- _What the task requires_:
Every entry below is to be retyped exactly as it stands.
[Extracted records]
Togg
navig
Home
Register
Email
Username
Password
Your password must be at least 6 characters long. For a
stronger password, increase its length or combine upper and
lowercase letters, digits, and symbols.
[/Extracted records]
- _Output of the exercise_:
Togg
navig
Home
Register
Email
Username
Password
Your password must be at least 6 characters long. For a
stronger password, increase its length or combine upper and
lowercase letters, digits, and symbols.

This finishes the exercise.